◆ HOW TO COMPLETE THIS TASK ◆
An exact copy of every entry is the answer here, with no pictures.

::::::::::

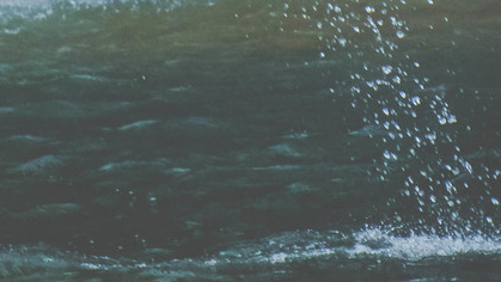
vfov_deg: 4.9
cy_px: -121
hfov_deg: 8.5
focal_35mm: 249
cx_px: -157
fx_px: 3309
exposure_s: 1/500
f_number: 4
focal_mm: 55
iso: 2000
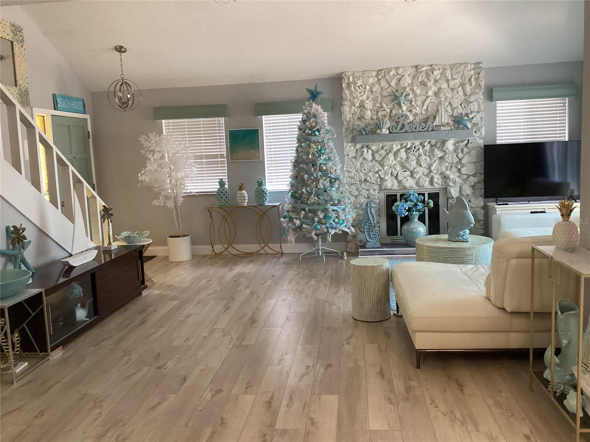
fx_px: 528
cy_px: 221
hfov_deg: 58.4
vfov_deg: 45.4
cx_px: 295
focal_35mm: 31
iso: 320
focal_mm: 3.3
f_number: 2.4
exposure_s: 1/60
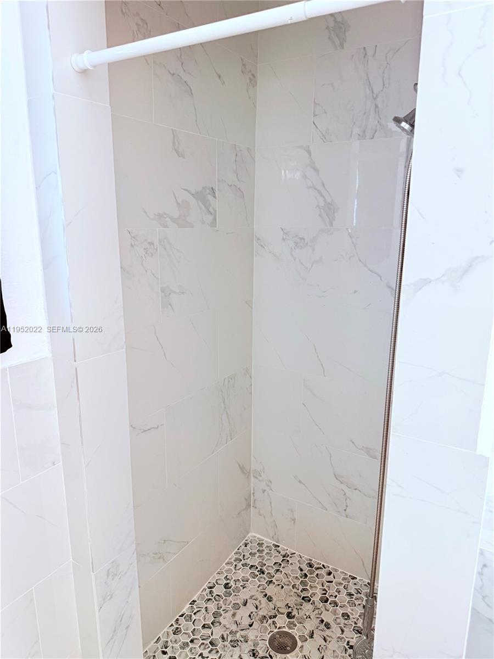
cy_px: 330
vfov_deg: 71.6
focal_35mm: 24
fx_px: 457
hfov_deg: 56.8
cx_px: 247
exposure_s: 1/60
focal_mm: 6.76
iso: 320
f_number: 1.78
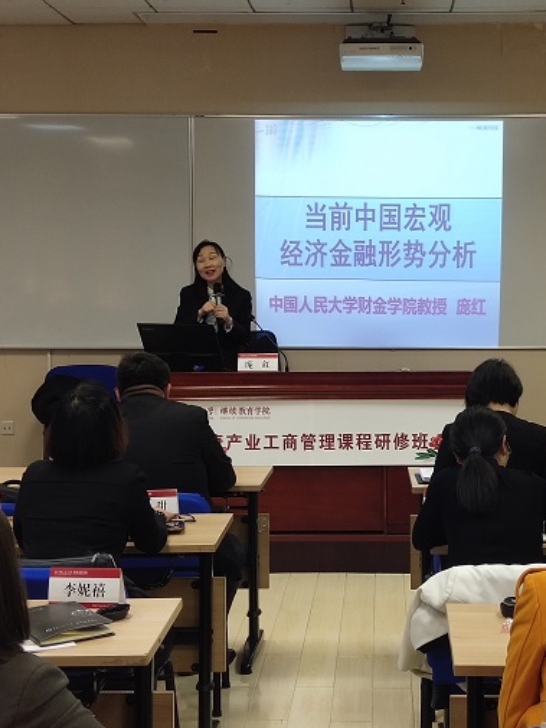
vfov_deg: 29.4
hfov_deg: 22.2
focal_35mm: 66
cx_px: 362
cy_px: 362
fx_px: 1387
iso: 235
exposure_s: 1/50
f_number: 2
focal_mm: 3.87
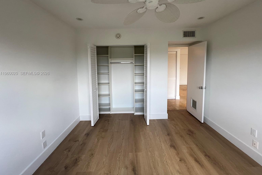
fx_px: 102
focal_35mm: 14
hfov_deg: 104.3
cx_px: 132
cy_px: 74
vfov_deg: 80.6
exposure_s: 1/120
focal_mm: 1.57
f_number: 1.8
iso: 50
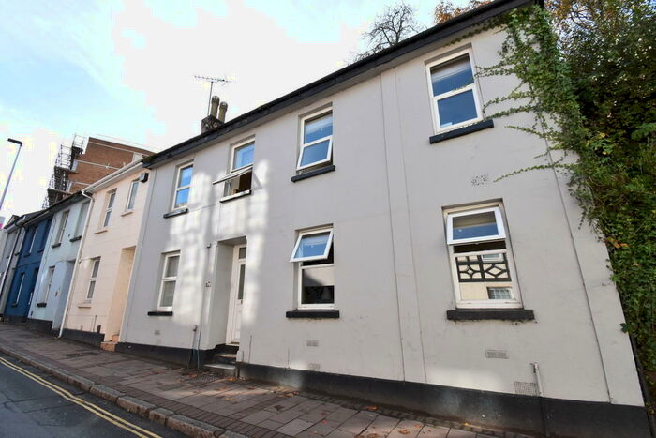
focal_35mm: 15
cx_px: 328
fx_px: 273
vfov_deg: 77.4
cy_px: 219
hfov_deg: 100.4
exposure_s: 1/320
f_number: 9
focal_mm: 10
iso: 640
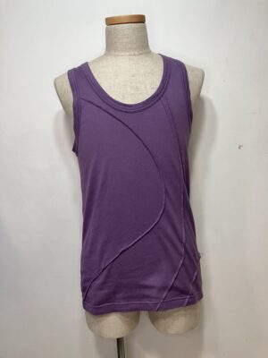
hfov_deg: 49.7
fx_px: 289
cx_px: 134
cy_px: 179
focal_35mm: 28
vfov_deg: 63.4
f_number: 1.8
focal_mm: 3.99
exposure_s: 1/50
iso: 64
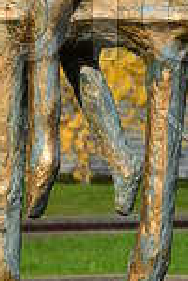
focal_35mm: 605
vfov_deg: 3.4
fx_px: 4727
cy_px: 15
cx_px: 66
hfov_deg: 2.3
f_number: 5.6
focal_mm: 105
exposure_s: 1/500
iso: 100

::::::::::

◆ YOUR SOLUTION ◆
vfov_deg: 4.9
cy_px: -121
hfov_deg: 8.5
focal_35mm: 249
cx_px: -157
fx_px: 3309
exposure_s: 1/500
f_number: 4
focal_mm: 55
iso: 2000
fx_px: 528
cy_px: 221
hfov_deg: 58.4
vfov_deg: 45.4
cx_px: 295
focal_35mm: 31
iso: 320
focal_mm: 3.3
f_number: 2.4
exposure_s: 1/60
cy_px: 330
vfov_deg: 71.6
focal_35mm: 24
fx_px: 457
hfov_deg: 56.8
cx_px: 247
exposure_s: 1/60
focal_mm: 6.76
iso: 320
f_number: 1.78
vfov_deg: 29.4
hfov_deg: 22.2
focal_35mm: 66
cx_px: 362
cy_px: 362
fx_px: 1387
iso: 235
exposure_s: 1/50
f_number: 2
focal_mm: 3.87
fx_px: 102
focal_35mm: 14
hfov_deg: 104.3
cx_px: 132
cy_px: 74
vfov_deg: 80.6
exposure_s: 1/120
focal_mm: 1.57
f_number: 1.8
iso: 50
focal_35mm: 15
cx_px: 328
fx_px: 273
vfov_deg: 77.4
cy_px: 219
hfov_deg: 100.4
exposure_s: 1/320
f_number: 9
focal_mm: 10
iso: 640
hfov_deg: 49.7
fx_px: 289
cx_px: 134
cy_px: 179
focal_35mm: 28
vfov_deg: 63.4
f_number: 1.8
focal_mm: 3.99
exposure_s: 1/50
iso: 64
focal_35mm: 605
vfov_deg: 3.4
fx_px: 4727
cy_px: 15
cx_px: 66
hfov_deg: 2.3
f_number: 5.6
focal_mm: 105
exposure_s: 1/500
iso: 100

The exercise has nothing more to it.